No one who saw Mr. Pu’s expression change as I did could speak any longer of the enigmatic Chinese race. I knew there was something wrong about the picture then. Mr. Pu was actually frightened, so frightened that he was trapped into saying something which I believed he did not intend.
“No, Missy,” he said quickly, breathlessly. “Please, must not go with Mr. Nelson. You stay here. Here. All right. Everyone take good care. You go, all same very bad.”
“It’s going to be very bad for you if you don’t get out of the way,” I said. “Are you coming with me, Miss Joyce, or are you going to stay?”
“Oh, be quiet,” Eleanor Joyce answered. “I told you I was coming.”
She turned to Mr. Pu sweetly. “Mr. Pu,” she explained, “I’m sorry to be so rude. Mr. Nelson wants me to see a Chinese friend of his who knows a great deal about pictures. I think I had better go. He says he will tell some things he knows if I don’t.”
Mr. Pu moved hastily aside. There was a watery light in his eyes as he looked at me that was not reassuring. Before Eleanor Joyce had spoken he had wished to have her stay and now apparently he wished to have her go. Once again Mr. Pu had found out something that he wanted.
“Yes,” he said. “More better you go.”
“But I’ll see you later,” said Eleanor Joyce, “won’t, I, Mr. Pu?”
I walked with her down the corridor to the elevator, pondering over Mr. Pu’s behavior.
“You were very rude to Mr. Pu,” said Eleanor Joyce.

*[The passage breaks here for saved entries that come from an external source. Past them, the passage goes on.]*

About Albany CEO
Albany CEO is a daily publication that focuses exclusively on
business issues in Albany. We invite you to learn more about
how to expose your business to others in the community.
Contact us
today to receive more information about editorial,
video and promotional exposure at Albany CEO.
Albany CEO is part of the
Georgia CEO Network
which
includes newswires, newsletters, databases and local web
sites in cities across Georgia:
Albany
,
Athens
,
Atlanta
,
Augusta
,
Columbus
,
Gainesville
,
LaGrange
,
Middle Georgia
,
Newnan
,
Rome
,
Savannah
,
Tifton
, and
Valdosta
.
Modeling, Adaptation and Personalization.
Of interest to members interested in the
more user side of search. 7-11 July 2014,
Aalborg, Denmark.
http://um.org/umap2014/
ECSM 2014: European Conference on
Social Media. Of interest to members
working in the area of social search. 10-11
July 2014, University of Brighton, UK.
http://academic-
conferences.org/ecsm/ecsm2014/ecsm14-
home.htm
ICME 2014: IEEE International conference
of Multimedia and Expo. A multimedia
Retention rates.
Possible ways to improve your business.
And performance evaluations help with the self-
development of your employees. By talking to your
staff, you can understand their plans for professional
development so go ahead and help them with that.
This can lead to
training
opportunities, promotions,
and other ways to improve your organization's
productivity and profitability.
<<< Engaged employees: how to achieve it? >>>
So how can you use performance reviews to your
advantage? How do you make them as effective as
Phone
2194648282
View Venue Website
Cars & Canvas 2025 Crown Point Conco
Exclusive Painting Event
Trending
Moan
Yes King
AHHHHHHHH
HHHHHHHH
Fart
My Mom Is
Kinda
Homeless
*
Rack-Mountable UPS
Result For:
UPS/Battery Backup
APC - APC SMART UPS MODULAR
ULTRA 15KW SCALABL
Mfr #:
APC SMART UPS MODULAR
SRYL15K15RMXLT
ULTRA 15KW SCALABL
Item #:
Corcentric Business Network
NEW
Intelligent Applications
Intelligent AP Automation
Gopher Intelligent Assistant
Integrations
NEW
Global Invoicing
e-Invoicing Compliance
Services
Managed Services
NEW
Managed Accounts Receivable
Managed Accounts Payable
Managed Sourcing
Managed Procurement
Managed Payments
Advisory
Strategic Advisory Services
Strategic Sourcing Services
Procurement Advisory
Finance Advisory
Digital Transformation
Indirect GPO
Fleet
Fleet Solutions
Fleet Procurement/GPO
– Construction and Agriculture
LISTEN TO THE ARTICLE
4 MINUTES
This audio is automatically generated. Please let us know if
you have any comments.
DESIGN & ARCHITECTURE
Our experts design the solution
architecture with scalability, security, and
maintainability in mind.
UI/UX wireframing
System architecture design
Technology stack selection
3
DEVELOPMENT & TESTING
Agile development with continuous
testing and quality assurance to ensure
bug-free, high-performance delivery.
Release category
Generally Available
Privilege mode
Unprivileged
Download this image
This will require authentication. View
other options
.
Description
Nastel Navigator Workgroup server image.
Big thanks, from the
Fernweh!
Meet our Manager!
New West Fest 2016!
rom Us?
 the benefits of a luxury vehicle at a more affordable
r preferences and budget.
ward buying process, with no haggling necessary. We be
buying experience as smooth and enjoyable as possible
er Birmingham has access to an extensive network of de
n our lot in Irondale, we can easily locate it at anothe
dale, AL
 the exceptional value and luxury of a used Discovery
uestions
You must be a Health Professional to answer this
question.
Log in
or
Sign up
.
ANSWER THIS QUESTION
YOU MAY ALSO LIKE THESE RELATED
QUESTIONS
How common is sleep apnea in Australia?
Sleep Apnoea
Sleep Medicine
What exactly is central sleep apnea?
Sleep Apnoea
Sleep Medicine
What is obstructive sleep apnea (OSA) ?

“Well,” I said. “It doesn’t matter, does it? So he wants to sell you some more pictures, does he? Well, the quicker we get out of Mr. Pu’s way the healthier it is going to be, I think.”

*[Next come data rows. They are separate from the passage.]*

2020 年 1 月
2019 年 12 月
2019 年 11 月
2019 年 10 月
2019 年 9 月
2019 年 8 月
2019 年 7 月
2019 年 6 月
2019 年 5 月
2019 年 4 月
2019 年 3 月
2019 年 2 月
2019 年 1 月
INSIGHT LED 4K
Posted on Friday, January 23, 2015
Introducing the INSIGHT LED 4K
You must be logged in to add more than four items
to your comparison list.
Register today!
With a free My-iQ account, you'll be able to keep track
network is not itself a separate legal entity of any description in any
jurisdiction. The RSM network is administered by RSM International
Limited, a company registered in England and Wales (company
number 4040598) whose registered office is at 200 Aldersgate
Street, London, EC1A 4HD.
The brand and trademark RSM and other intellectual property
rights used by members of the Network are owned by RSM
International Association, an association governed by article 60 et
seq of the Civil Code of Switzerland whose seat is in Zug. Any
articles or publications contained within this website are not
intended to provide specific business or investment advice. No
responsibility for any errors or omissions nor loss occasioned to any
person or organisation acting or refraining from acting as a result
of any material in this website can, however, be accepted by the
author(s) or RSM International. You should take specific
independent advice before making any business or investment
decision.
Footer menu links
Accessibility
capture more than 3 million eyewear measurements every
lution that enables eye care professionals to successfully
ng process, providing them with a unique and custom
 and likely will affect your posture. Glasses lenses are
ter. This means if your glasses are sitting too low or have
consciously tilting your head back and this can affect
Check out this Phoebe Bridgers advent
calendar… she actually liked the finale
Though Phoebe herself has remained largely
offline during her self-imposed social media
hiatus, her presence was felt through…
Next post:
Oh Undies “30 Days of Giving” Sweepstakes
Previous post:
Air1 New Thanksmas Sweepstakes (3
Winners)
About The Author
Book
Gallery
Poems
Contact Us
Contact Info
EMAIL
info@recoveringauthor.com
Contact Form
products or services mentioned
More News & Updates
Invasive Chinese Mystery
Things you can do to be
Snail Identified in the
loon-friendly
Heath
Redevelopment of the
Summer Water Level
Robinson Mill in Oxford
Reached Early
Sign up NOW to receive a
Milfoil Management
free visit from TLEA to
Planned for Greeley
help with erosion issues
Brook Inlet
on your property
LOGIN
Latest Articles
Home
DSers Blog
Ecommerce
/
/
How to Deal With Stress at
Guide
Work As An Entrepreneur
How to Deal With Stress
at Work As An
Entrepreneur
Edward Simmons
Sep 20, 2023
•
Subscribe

“What makes you do this?” she asked me. “What possible reason have you got?”
“Lord knows,” I answered. “I couldn’t tell you.” And I was right, I could not analyze my own motives. I could no longer tell, now that I had seen the picture and Mr. Pu, whether I liked her or disliked her. Whether she was dangerous, or a damsel in distress. I had thought that she was a nice girl, but now that she was dealing with Mr. Pu, I had an idea that she might be anything. I only knew that I was not going to be shot at again, if I could help it, because I knew Eleanor Joyce.